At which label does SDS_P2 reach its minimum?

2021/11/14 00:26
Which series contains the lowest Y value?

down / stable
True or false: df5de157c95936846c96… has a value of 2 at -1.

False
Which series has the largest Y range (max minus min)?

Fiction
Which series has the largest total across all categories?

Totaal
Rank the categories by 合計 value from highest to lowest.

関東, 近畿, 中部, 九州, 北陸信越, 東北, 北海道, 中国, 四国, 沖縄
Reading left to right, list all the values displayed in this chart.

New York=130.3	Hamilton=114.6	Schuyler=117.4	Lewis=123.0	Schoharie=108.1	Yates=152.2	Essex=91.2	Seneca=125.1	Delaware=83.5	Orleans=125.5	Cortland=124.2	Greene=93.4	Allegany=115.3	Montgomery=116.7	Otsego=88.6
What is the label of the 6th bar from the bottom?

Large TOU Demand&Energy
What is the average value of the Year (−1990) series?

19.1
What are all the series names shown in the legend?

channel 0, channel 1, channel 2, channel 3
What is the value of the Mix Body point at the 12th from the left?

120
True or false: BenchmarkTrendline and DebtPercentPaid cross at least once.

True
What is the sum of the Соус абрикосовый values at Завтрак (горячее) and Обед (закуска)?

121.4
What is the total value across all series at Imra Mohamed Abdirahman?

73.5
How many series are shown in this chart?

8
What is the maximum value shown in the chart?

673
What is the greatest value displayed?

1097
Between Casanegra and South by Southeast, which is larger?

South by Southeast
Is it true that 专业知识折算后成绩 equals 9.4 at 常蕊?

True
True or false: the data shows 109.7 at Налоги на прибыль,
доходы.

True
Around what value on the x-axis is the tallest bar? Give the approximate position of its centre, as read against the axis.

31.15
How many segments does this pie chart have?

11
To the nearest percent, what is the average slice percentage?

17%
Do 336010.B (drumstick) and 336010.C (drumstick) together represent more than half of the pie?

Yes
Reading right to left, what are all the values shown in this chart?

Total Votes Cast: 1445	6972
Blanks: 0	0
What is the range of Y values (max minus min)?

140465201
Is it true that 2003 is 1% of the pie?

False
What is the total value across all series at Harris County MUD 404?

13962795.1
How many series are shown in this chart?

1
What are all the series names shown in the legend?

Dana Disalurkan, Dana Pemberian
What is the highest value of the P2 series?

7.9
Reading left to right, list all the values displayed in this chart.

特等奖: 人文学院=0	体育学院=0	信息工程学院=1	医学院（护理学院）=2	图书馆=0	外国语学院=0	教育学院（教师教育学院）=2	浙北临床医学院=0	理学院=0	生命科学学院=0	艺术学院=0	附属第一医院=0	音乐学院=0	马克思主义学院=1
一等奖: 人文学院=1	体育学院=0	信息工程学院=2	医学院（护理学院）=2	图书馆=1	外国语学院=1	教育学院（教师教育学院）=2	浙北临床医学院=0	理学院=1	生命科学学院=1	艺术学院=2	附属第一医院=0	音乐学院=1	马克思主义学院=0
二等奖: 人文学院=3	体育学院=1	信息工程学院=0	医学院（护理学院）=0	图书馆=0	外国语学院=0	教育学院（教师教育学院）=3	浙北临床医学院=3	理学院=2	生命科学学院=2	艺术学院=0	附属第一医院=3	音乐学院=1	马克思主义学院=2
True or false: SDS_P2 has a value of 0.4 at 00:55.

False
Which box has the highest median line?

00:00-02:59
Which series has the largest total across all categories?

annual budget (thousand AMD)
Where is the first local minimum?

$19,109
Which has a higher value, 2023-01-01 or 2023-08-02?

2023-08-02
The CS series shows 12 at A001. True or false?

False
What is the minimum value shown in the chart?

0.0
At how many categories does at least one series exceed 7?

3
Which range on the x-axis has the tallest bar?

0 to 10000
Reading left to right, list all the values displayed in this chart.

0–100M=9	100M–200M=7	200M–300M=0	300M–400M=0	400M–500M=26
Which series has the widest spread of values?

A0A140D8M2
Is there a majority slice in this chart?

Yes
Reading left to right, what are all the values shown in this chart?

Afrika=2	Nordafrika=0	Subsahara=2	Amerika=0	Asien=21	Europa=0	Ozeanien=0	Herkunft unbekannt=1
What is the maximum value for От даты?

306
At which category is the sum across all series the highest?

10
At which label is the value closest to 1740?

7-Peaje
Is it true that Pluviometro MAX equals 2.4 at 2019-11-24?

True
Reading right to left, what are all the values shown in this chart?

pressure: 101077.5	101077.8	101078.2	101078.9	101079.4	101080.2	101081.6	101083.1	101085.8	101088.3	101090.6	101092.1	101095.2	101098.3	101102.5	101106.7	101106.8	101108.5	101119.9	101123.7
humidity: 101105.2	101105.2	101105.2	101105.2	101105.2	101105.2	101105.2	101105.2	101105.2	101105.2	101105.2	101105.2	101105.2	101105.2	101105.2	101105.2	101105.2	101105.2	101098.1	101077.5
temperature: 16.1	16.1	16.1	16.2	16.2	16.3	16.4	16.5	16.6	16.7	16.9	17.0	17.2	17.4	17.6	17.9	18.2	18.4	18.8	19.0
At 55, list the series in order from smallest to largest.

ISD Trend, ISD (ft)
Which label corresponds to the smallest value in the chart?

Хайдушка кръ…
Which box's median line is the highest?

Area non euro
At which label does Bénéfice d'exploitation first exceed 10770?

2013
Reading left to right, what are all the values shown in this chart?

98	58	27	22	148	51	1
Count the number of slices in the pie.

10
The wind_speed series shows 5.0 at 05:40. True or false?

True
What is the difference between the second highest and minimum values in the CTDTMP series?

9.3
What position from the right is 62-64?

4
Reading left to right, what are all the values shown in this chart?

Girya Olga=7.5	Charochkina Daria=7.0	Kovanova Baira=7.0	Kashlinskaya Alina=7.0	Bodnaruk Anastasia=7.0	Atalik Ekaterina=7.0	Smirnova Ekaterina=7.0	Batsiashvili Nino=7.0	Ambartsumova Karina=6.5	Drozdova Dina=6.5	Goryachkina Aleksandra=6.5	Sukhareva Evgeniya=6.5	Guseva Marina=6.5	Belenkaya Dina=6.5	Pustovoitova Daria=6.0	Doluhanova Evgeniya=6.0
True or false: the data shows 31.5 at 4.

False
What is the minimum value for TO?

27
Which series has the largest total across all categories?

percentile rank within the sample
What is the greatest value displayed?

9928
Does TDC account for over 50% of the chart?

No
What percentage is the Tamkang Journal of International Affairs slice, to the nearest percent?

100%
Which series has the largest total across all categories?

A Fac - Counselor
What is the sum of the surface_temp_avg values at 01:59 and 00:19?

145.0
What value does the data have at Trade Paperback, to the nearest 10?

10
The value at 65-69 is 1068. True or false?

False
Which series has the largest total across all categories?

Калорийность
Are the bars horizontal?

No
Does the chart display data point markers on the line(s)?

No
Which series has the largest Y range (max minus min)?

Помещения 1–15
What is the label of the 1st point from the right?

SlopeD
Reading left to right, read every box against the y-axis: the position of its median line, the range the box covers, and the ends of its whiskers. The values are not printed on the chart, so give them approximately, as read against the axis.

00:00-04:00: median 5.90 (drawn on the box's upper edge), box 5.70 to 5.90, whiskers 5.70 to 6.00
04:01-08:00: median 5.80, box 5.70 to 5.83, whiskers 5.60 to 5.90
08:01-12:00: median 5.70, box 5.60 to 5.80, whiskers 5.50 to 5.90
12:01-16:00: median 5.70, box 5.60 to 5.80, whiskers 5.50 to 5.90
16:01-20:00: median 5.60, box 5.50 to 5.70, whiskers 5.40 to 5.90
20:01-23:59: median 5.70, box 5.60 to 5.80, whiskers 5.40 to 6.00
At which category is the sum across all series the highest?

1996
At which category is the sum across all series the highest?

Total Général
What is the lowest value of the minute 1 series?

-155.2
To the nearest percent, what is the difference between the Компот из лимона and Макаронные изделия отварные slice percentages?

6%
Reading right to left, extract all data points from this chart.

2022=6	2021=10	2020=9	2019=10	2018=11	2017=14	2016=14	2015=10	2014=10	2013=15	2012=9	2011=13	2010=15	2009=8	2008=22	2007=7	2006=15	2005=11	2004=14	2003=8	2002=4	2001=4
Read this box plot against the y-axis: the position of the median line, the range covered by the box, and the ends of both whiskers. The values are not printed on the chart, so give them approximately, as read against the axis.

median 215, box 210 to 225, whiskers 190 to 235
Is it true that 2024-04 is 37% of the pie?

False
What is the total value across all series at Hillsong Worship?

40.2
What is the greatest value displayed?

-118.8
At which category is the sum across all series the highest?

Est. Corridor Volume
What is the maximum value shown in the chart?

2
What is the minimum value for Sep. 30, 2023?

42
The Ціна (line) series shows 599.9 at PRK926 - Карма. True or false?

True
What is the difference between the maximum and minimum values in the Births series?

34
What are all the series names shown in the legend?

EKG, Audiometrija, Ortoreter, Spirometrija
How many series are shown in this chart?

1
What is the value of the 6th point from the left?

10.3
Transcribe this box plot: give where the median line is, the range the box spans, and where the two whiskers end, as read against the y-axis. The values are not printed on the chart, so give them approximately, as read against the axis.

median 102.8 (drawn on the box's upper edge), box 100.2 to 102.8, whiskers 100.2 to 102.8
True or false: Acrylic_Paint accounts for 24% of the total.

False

**WHAT IS BEING ASKED:**
Could you reproduce the data verbatim, from its first line through the line containing "Is it true that 专业知识折算后成绩 equals 9.4 at 常蕊?", with both of those lines included?

**ANSWER:**
At which label does SDS_P2 reach its minimum?

2021/11/14 00:26
Which series contains the lowest Y value?

down / stable
True or false: df5de157c95936846c96… has a value of 2 at -1.

False
Which series has the largest Y range (max minus min)?

Fiction
Which series has the largest total across all categories?

Totaal
Rank the categories by 合計 value from highest to lowest.

関東, 近畿, 中部, 九州, 北陸信越, 東北, 北海道, 中国, 四国, 沖縄
Reading left to right, list all the values displayed in this chart.

New York=130.3	Hamilton=114.6	Schuyler=117.4	Lewis=123.0	Schoharie=108.1	Yates=152.2	Essex=91.2	Seneca=125.1	Delaware=83.5	Orleans=125.5	Cortland=124.2	Greene=93.4	Allegany=115.3	Montgomery=116.7	Otsego=88.6
What is the label of the 6th bar from the bottom?

Large TOU Demand&Energy
What is the average value of the Year (−1990) series?

19.1
What are all the series names shown in the legend?

channel 0, channel 1, channel 2, channel 3
What is the value of the Mix Body point at the 12th from the left?

120
True or false: BenchmarkTrendline and DebtPercentPaid cross at least once.

True
What is the sum of the Соус абрикосовый values at Завтрак (горячее) and Обед (закуска)?

121.4
What is the total value across all series at Imra Mohamed Abdirahman?

73.5
How many series are shown in this chart?

8
What is the maximum value shown in the chart?

673
What is the greatest value displayed?

1097
Between Casanegra and South by Southeast, which is larger?

South by Southeast
Is it true that 专业知识折算后成绩 equals 9.4 at 常蕊?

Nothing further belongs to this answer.